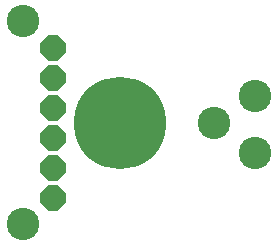
<source format=gbs>
G75*
%MOIN*%
%OFA0B0*%
%FSLAX25Y25*%
%IPPOS*%
%LPD*%
%AMOC8*
5,1,8,0,0,1.08239X$1,22.5*
%
%ADD10C,0.30800*%
%ADD11OC8,0.08400*%
%ADD12C,0.10800*%
D10*
X0056800Y0056800D03*
D11*
X0034300Y0051800D03*
X0034300Y0041800D03*
X0034300Y0031800D03*
X0034300Y0061800D03*
X0034300Y0071800D03*
X0034300Y0081800D03*
D12*
X0024300Y0023050D03*
X0088050Y0056800D03*
X0101800Y0065550D03*
X0101800Y0046800D03*
X0024300Y0090550D03*
M02*

</source>
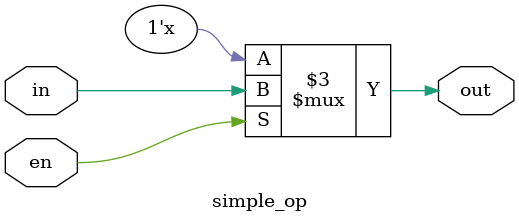
<source format=v>
module simple_op(in,en,out);
    
    input in;
    input en;
    output reg out;
always @(*) begin

    if(en)
        out = in; 
end
endmodule 
</source>
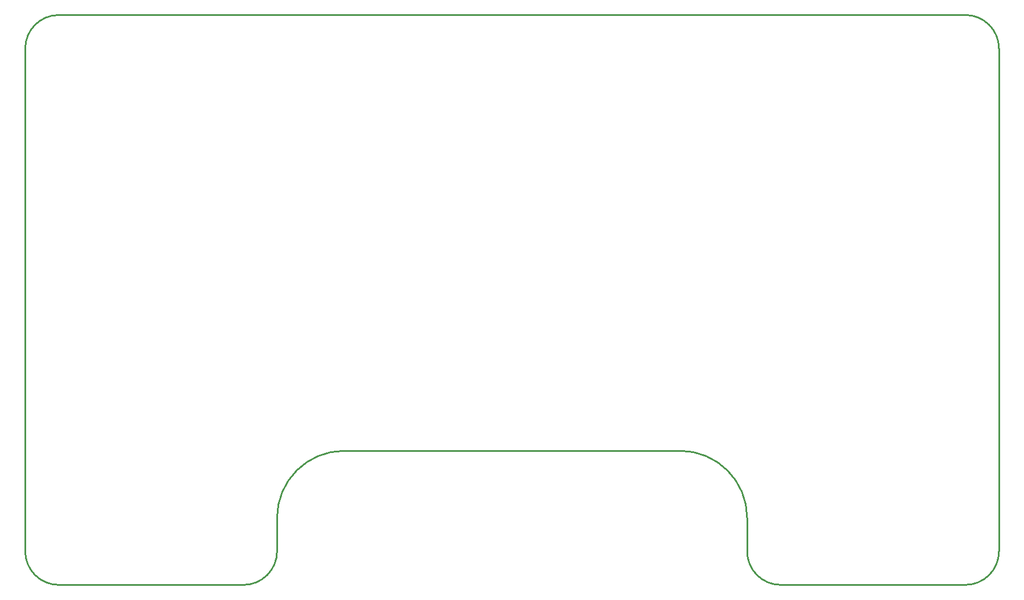
<source format=gbr>
%TF.GenerationSoftware,KiCad,Pcbnew,7.0.1*%
%TF.CreationDate,2024-06-21T03:41:51+03:00*%
%TF.ProjectId,ECUGDI,45435547-4449-42e6-9b69-6361645f7063,rev?*%
%TF.SameCoordinates,Original*%
%TF.FileFunction,Profile,NP*%
%FSLAX46Y46*%
G04 Gerber Fmt 4.6, Leading zero omitted, Abs format (unit mm)*
G04 Created by KiCad (PCBNEW 7.0.1) date 2024-06-21 03:41:51*
%MOMM*%
%LPD*%
G01*
G04 APERTURE LIST*
%TA.AperFunction,Profile*%
%ADD10C,0.250000*%
%TD*%
G04 APERTURE END LIST*
D10*
X114500000Y-108050000D02*
X164500000Y-108050000D01*
X104500000Y-123050000D02*
X104500000Y-118050000D01*
X72000000Y-128050000D02*
X99500000Y-128050000D01*
X207000000Y-43050000D02*
X72000000Y-43050000D01*
X212000000Y-123050000D02*
X212000000Y-48050000D01*
X99500000Y-128050000D02*
G75*
G03*
X104500000Y-123050000I0J5000000D01*
G01*
X174500000Y-123050000D02*
G75*
G03*
X179500000Y-128050000I5000000J0D01*
G01*
X179500000Y-128050000D02*
X207000000Y-128050000D01*
X207000000Y-128050000D02*
G75*
G03*
X212000000Y-123050000I0J5000000D01*
G01*
X67000000Y-48050000D02*
X67000000Y-123050000D01*
X72000000Y-43050000D02*
G75*
G03*
X67000000Y-48050000I0J-5000000D01*
G01*
X67000000Y-123050000D02*
G75*
G03*
X72000000Y-128050000I5000000J0D01*
G01*
X212000000Y-48050000D02*
G75*
G03*
X207000000Y-43050000I-5000000J0D01*
G01*
X174500000Y-118050000D02*
X174500000Y-123050000D01*
X174500000Y-118050000D02*
G75*
G03*
X164500000Y-108050000I-10000000J0D01*
G01*
X114500000Y-108050000D02*
G75*
G03*
X104500000Y-118050000I0J-10000000D01*
G01*
M02*

</source>
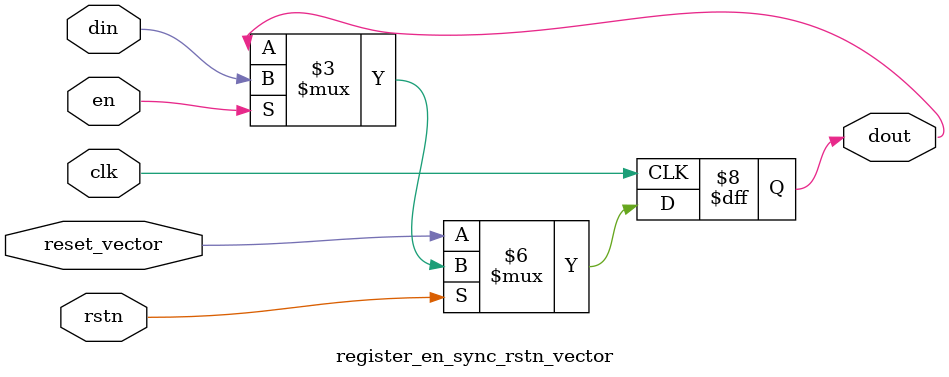
<source format=sv>

module register_en_sync_rstn_vector #(
    parameter integer WIDTH = 1
) (
    input logic             clk,
    input logic             rstn,
    input logic [WIDTH-1:0] reset_vector,
    input logic             en,

    input  logic [WIDTH-1:0] din,
    output logic [WIDTH-1:0] dout
);

  always_ff @(posedge clk) begin
    if (~rstn) begin
      dout <= reset_vector;
    end else if (en) begin
      dout <= din;
    end
  end

endmodule

</source>
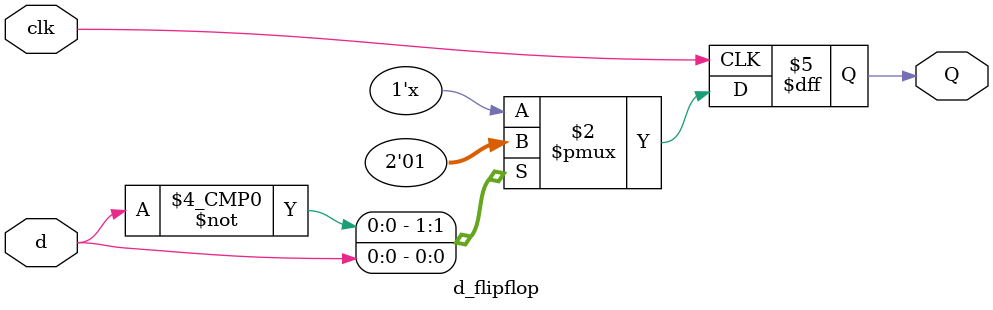
<source format=v>
module d_flipflop(
    input wire d,    
    input clk,
    output reg Q 
    );
    
    
always @(posedge clk)

begin
case(d)

1'b0: Q <= 0;
1'b1: Q <= 1;


endcase
end
endmodule

</source>
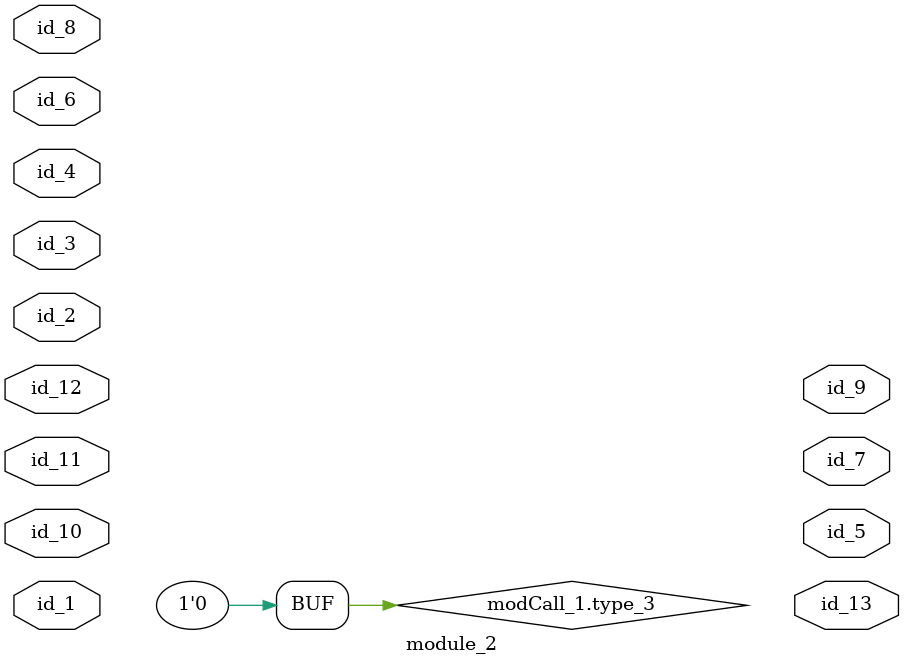
<source format=v>
module module_0;
  reg id_1;
  assign id_1 = id_1;
  assign module_1.id_1 = 0;
  always @(*) id_1 = #1 id_1;
endmodule
module module_1 ();
  assign id_1 = 1 == 1 / 1;
  module_0 modCall_1 ();
endmodule
module module_2 (
    id_1,
    id_2,
    id_3,
    id_4,
    id_5,
    id_6,
    id_7,
    id_8,
    id_9,
    id_10,
    id_11,
    id_12,
    id_13
);
  output wire id_13;
  input wire id_12;
  input wire id_11;
  inout wire id_10;
  output wire id_9;
  input wire id_8;
  output wire id_7;
  inout wire id_6;
  output wire id_5;
  inout wire id_4;
  inout wire id_3;
  inout wire id_2;
  input wire id_1;
  module_0 modCall_1 ();
  assign modCall_1.type_3 = 0;
endmodule

</source>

» **PROBLEM REQUIREMENTS**
Every line above with the string "APERTURE" in it should be copied into the answer.

» **SOLUTION TO THIS PROBLEM**
G04 APERTURE LIST*
G04 APERTURE END LIST*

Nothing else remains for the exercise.